Several nations across South and Central Asian countries have implemented complete lockdown for a temporary period to contain the spread of deadly coronavirus that so far globally has claimed the lives of 74,565 people and left 1,345,048 infected, according to Johns Hopkins University.

"As countries around the world implement new measures to limit COVID, we're tracking whether interruptions to cross-border trade and logistics could threaten food security for some of the region's more vulnerable areas and groups," Alice G Wells, the Acting Assistant Secretary of State for South and Central Asia, told reporters here during a press conference.

She cautioned the countries to ensure that the current public health emergency doesn't become a food security emergency due to the halt of the cross-border trade.

"We're certainly advocating that countries in the region keep their cross-border trade in basic foodstuffs and other humanitarian goods going in a safe manner so that this public health emergency doesn't become a food security emergency, Wells said.

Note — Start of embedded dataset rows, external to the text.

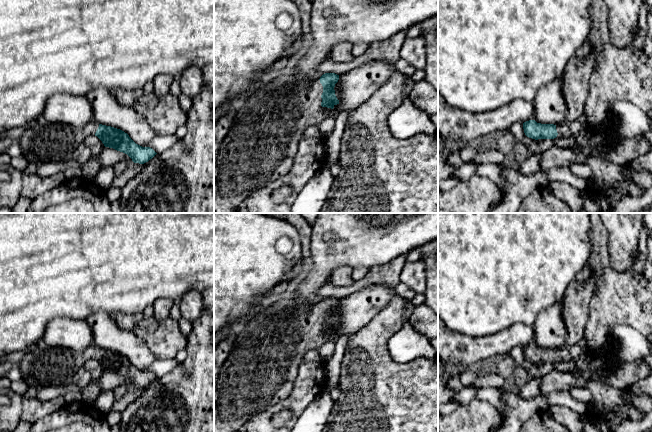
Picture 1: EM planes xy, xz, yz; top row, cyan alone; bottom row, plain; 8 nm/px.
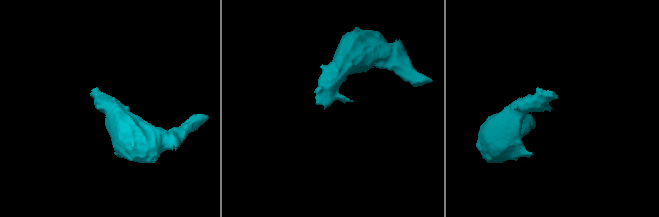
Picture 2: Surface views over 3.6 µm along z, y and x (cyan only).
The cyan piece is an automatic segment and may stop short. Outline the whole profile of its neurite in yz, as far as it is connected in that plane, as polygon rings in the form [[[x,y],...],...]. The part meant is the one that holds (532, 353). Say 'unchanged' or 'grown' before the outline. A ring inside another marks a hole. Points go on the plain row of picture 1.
grown; [[[529,344],[523,347],[524,357],[527,361],[538,363],[568,362],[571,359],[571,348],[563,346],[558,349],[541,348],[535,344]]]

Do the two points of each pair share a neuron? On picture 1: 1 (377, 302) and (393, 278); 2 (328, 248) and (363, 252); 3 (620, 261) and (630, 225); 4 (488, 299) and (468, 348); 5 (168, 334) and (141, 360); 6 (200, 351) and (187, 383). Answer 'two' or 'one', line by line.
1: two
2: one
3: one
4: two
5: two
6: one

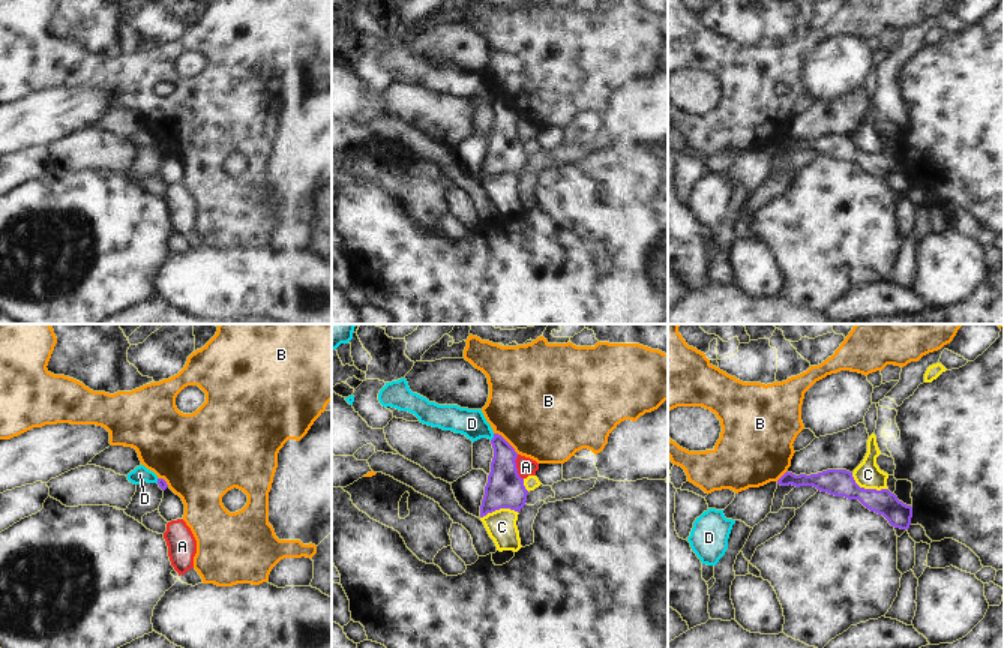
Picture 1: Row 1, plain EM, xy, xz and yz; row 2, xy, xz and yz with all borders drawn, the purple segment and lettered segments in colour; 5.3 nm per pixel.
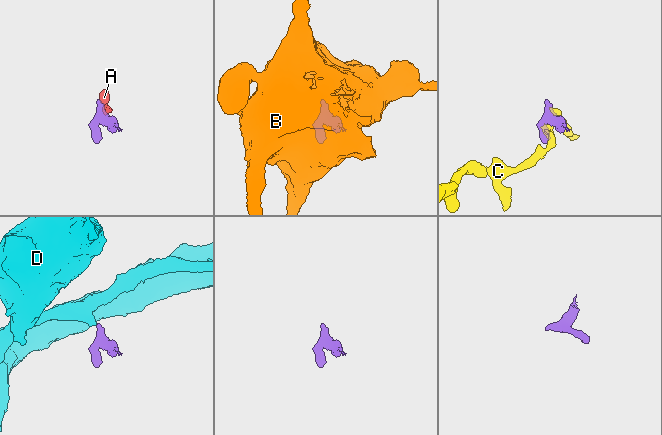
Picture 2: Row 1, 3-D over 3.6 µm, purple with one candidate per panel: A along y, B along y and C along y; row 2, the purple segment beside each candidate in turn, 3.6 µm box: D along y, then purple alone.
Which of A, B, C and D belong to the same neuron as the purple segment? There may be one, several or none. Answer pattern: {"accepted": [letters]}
{"accepted": []}

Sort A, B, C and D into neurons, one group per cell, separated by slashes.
A / B / C / D

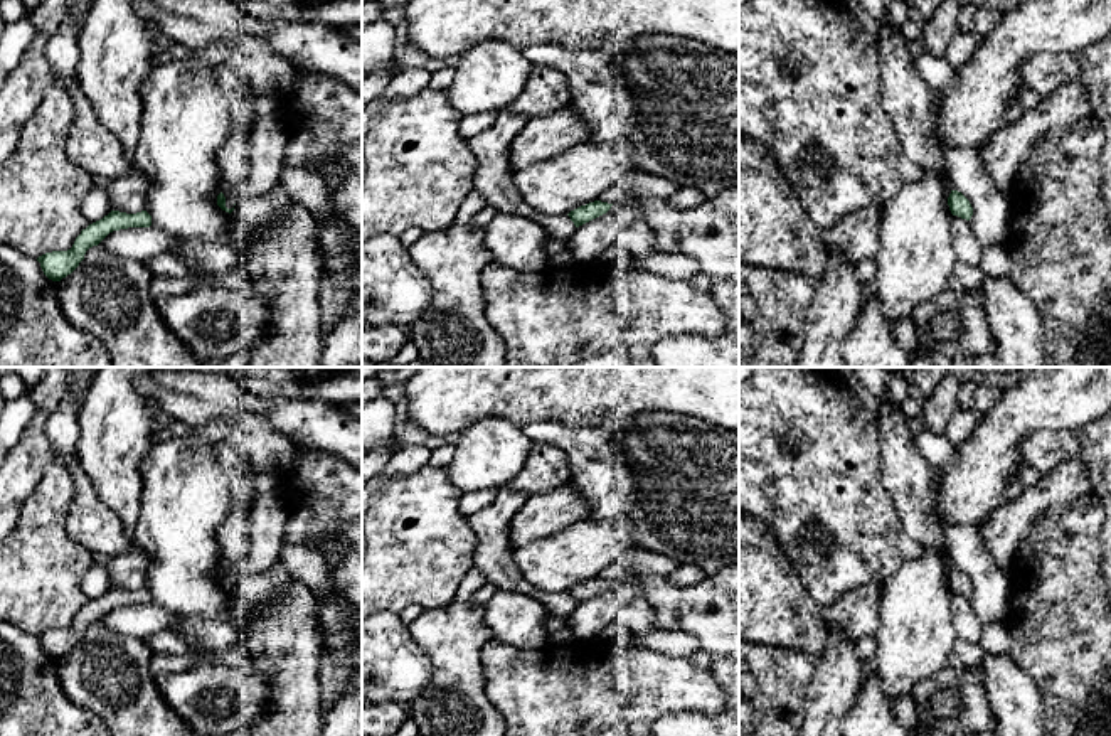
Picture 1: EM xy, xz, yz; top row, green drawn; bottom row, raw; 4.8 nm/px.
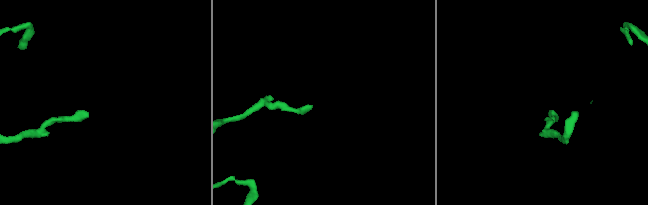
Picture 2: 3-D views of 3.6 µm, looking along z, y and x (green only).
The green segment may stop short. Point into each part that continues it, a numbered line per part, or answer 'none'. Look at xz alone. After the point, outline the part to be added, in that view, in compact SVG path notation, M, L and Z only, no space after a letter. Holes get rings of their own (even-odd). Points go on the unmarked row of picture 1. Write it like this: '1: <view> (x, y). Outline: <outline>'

"Food security is an issue that the US is watching throughout the region because it's natural as countries go into lockdown in response to COVID-19 and that unintended consequences can happen as countries prioritise domestic consumption, the repercussion or potential repercussion of those decisions," she said.

So whether it's the Government of Kazakhstan temporarily or potentially rationing exports of wheat and wheat flour, whether it's the closure of the border between Pakistan and Afghanistan, whether it's blockages that have taken place on other borders in the region, our encouragement to all is to manage the trade, to keep trade open to vital necessities, and to do this in a cooperative spirit, Wells said.

She said the US is working in close coordination with the International Monetary Fund and other international financial institutions on the process of providing emergency response funding to countries in need of such support.

"The US is very pleased that the World Bank announced on April 2 a total of 1.9 billion in COVID-19-related emergency response loans, of which USD 1.46 billion will be extended to countries in South and Central Asia. The US annually contributes nearly 16 per cent of the overall World Bank funding," she added.